2 And they said, Have the words of the Lord been given to Moses only? have they not come to us? And the Lord took note of it.
3 Now the man Moses was more gentle than any other man on earth.
4 And suddenly the Lord said to Moses and Aaron and Miriam, Come out, you three, to the Tent of meeting. And the three of them went out.
5 And the Lord came down in a pillar of cloud, taking his place at the door of the Tent, and made Aaron and Miriam come before him.
6 And he said, Now give ear to my words: if there is a prophet among you I will give him knowledge of myself in a vision and will let my words come to him in a dream.
7 My servant Moses is not so; he is true to me in all my house:
8 With him I will have talk mouth to mouth, openly and not in dark sayings; and with his eyes he will see the form of the Lord: why then had you no fear of saying evil against my servant Moses?
9 And burning with wrath against them, the Lord went away.
10 And the cloud was moved from over the Tent; and straight away Miriam became a leper, as white as snow: and Aaron, looking at Miriam, saw that she was a leper.
11 Then Aaron said to Moses, O my lord, let not our sin be on our heads, for we have done foolishly and are sinners.
12 Let her not be as one dead, whose flesh is half wasted when he comes out from the body of his mother.
13 And Moses, crying to the Lord, said, Let my prayer come before you, O God, and make her well.
14 And the Lord said to Moses, If her father had put a mark of shame on her, would she not be shamed for seven days? Let her be shut up outside the tent-circle for seven days, and after that she may come in again.
15 So Miriam was shut up outside the tent-circle for seven days: and the people did not go forward on their journey till Miriam had come in again.
16 After that, the people went on from Hazeroth and put up their tents in the waste land of Paran.
1 Mirjam nu sprak, en Aaron, tegen Mozes, ter oorzake der vrouw, der Cuschietische, die hij genomen had; want hij had een Cuschietische ter vrouw genomen.
2 En zij zeiden: Heeft dan de HEERE maar alleen door Mozes gesproken? Heeft Hij ook niet door ons gesproken? En de HEERE hoorde het!
3 Doch de man Mozes was zeer zachtmoedig, meer dan alle mensen, die op den aardbodem waren.
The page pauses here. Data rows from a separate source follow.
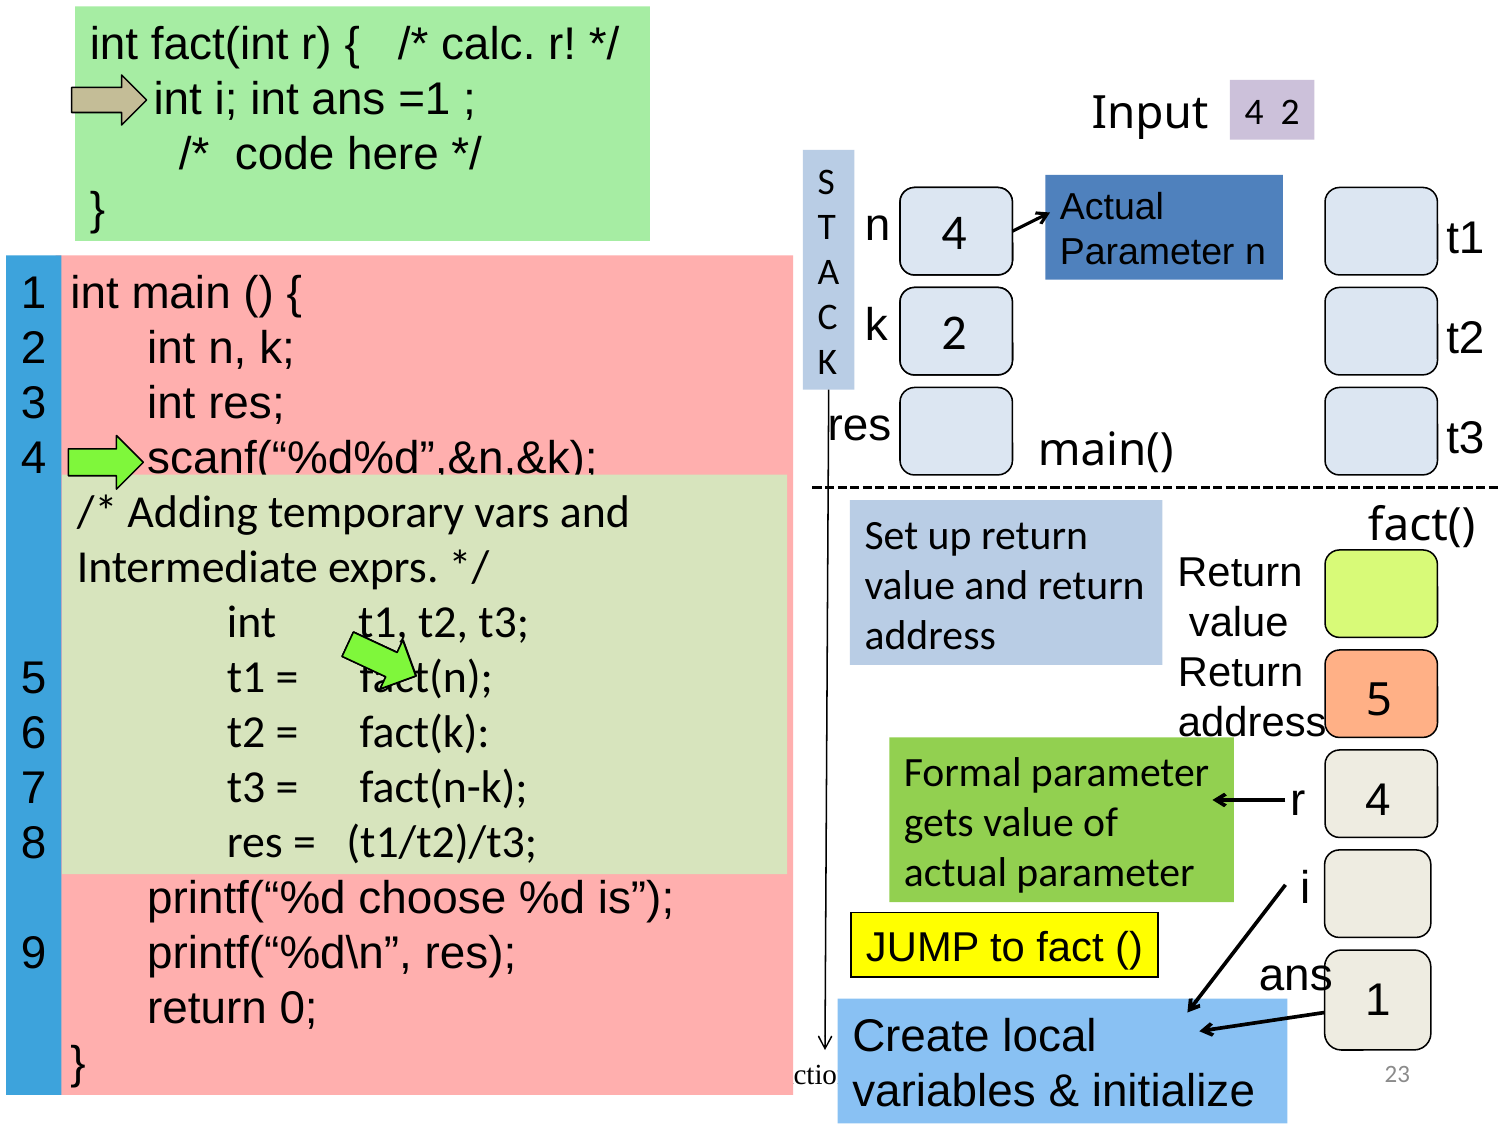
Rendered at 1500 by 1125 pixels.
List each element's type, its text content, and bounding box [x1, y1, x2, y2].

text_box [71, 75, 147, 126]
text_box r [1275, 762, 1321, 833]
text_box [1324, 187, 1500, 476]
text_box [1325, 749, 1438, 838]
text_box int fact(int r) { /* calc. r! */ int i; int ans =1 ; /* code here */ } [75, 6, 650, 241]
text_box 1 2 3 4 5 6 7 8 9 [6, 255, 62, 1095]
footer ESC101, Functions [512, 1042, 832, 1103]
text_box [837, 849, 1432, 1125]
text_box 5 [1351, 662, 1408, 733]
text_box [342, 632, 416, 689]
text_box [68, 435, 144, 490]
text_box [1012, 212, 1051, 232]
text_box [899, 187, 1013, 376]
text_box Formal parameter gets value of actual parameter [889, 737, 1234, 848]
text_box main() [1023, 412, 1189, 483]
text_box S T A C K [802, 149, 855, 390]
text_box Set up return value and return address [849, 500, 1163, 665]
text_box Actual Parameter n [1045, 174, 1283, 280]
text_box int main () { int n, k; int res; scanf(“%d%d”,&n,&k); printf(“%d choose %d is”); printf(“%d\n”, res); return 0; } [62, 255, 794, 1095]
text_box fact() [1353, 496, 1491, 558]
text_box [812, 187, 1013, 476]
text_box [824, 496, 830, 1051]
text_box Return value [1163, 537, 1319, 653]
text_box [1074, 74, 1320, 146]
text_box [824, 392, 830, 486]
text_box [1325, 549, 1438, 638]
text_box Return address [1163, 637, 1342, 753]
text_box /* Adding temporary vars and Intermediate exprs. */ int t1, t2, t3; t1 = fact(n); t2 = fact(k): t3 = fact(n-k); res = (t1/t2)/t3; [62, 474, 788, 875]
slide_number Sep-17 [75, 1042, 425, 1103]
text_box 4 [1350, 762, 1406, 833]
text_box [1325, 649, 1438, 738]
4 Toen sprak de HEERE haastelijk tot Mozes, en tot Aaron, en tot Mirjam: Gij drie, komt uit tot de tent der samenkomst! En zij drie kwamen uit.
5 Toen kwam de HEERE af in de wolkkolom, en stond aan de deur der tent; daarna riep Hij Aaron en Mirjam; en zij beiden kwamen uit.
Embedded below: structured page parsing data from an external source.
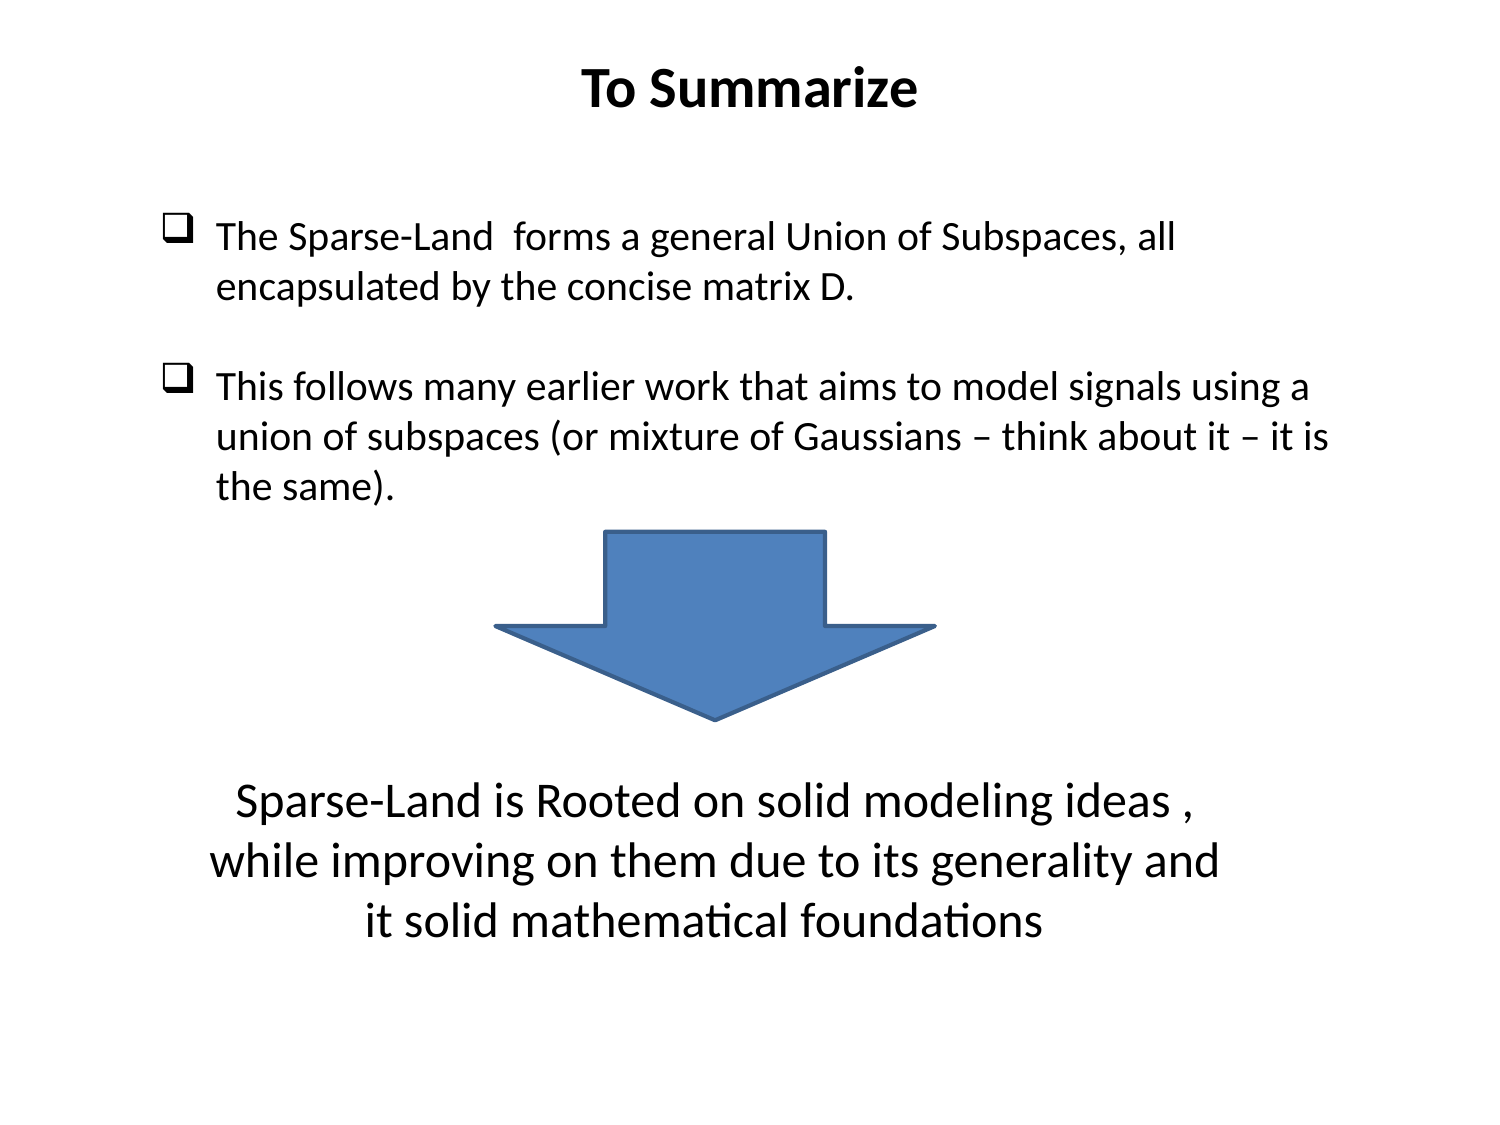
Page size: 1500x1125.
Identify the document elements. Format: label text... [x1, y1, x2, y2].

text_box [493, 529, 937, 723]
text_box To Summarize [0, 41, 1500, 127]
text_box Sparse-Land is Rooted on solid modeling ideas , while improving on them due to its generality and it solid mathematical foundations [187, 760, 1243, 955]
text_box The Sparse-Land forms a general Union of Subspaces, all encapsulated by the concise matrix D. This follows many earlier work that aims to model signals using a union of subspaces (or mixture of Gaussians – think about it – it is the same). [115, 201, 1385, 517]
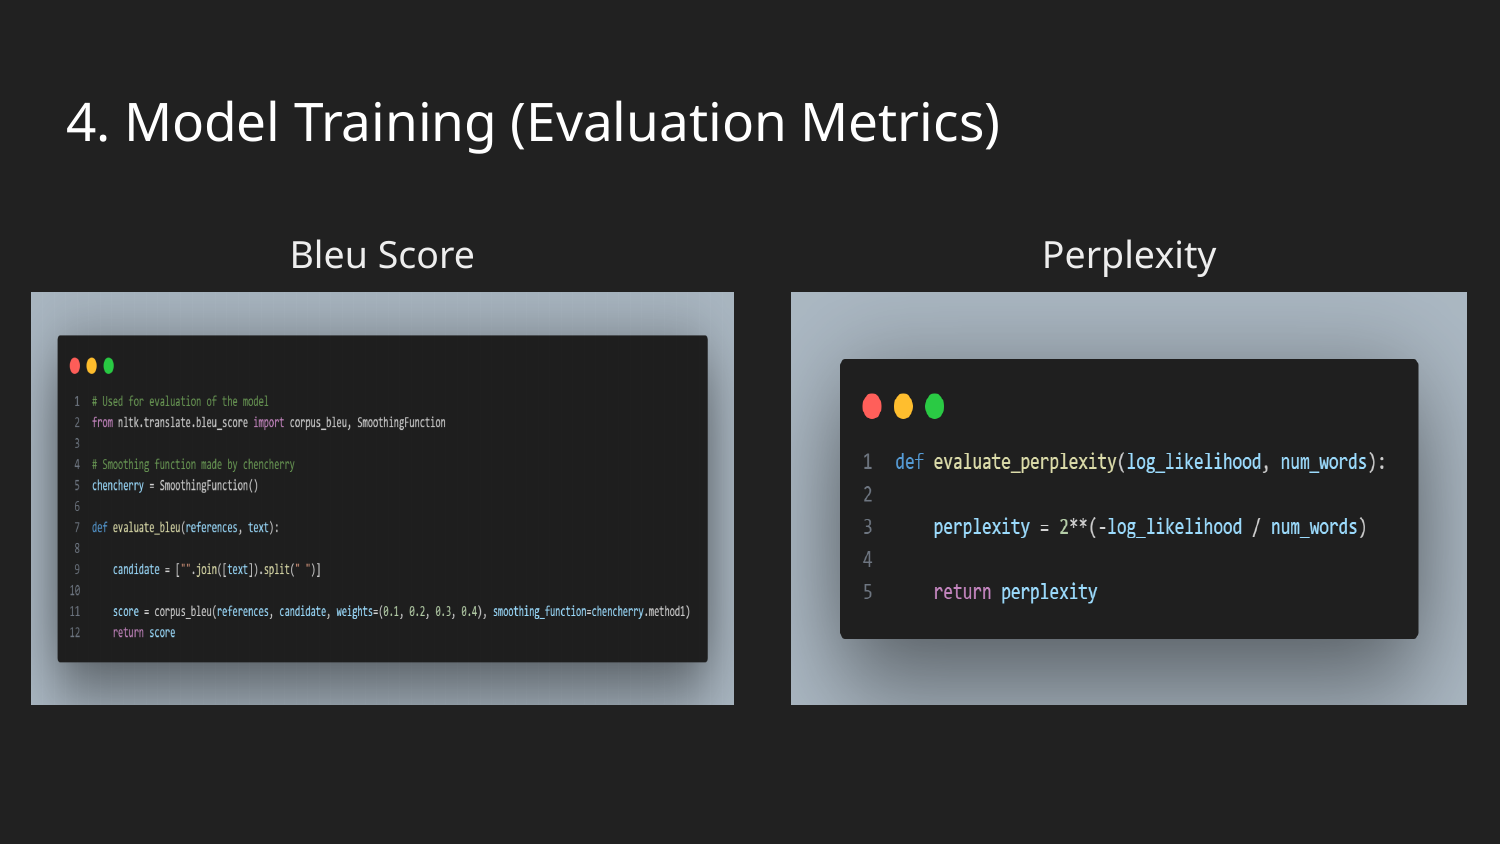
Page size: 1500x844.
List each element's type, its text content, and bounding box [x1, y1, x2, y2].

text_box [30, 216, 735, 705]
title 4. Model Training (Evaluation Metrics) [51, 72, 1449, 167]
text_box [791, 216, 1468, 705]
6 En Hij zeide: Hoort nu Mijn woorden! Zo er een profeet onder u is, Ik, de HEERE, zal door een gezicht Mij aan hem bekend maken, door een droom zal Ik met hem spreken.
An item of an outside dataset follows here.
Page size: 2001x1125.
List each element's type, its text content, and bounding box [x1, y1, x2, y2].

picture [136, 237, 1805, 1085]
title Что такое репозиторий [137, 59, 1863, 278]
7 Alzo is Mijn knecht Mozes niet, die in Mijn ganse huis getrouw is.
8 Van mond tot mond spreek Ik met hem, en door aanzien, en niet door duistere woorden; en de gelijkenis des HEEREN aanschouwt hij; waarom dan hebt gijlieden niet gevreesd tegen Mijn knecht, tegen Mozes, te spreken?
9 Zo ontstak des HEEREN toorn tegen hen, en Hij ging weg.
10 En de wolk week van boven de tent; en ziet, Mirjam was melaats, wit als de sneeuw. En Aaron zag Mirjam aan, en ziet, zij was melaats.
11 Daarom zeide Aaron tot Mozes: Och, mijn heer! leg toch niet op ons de zonde, waarmede wij zottelijk gedaan, en waarmede wij gezondigd hebben!
12 Laat zij toch niet zijn als een dode, van wiens vlees, als hij uit zijns moeders lijf uitgaat, de helft wel verteerd is!
13 Mozes dan riep tot den HEERE, zeggende: O God! heel haar toch!
14 En de HEERE zeide tot Mozes: Zo haar vader smadelijk in haar aangezicht gespogen had, zou zij niet zeven dagen beschaamd zijn? Laat haar zeven dagen buiten het leger gesloten, en daarna aangenomen worden!
15 Zo werd Mirjam buiten het leger zeven dagen gesloten; en het volk verreisde niet, totdat Mirjam aangenomen werd.
16 Maar daarna verreisde het volk van Hazeroth, en zij legerden zich in de woestijn van Paran.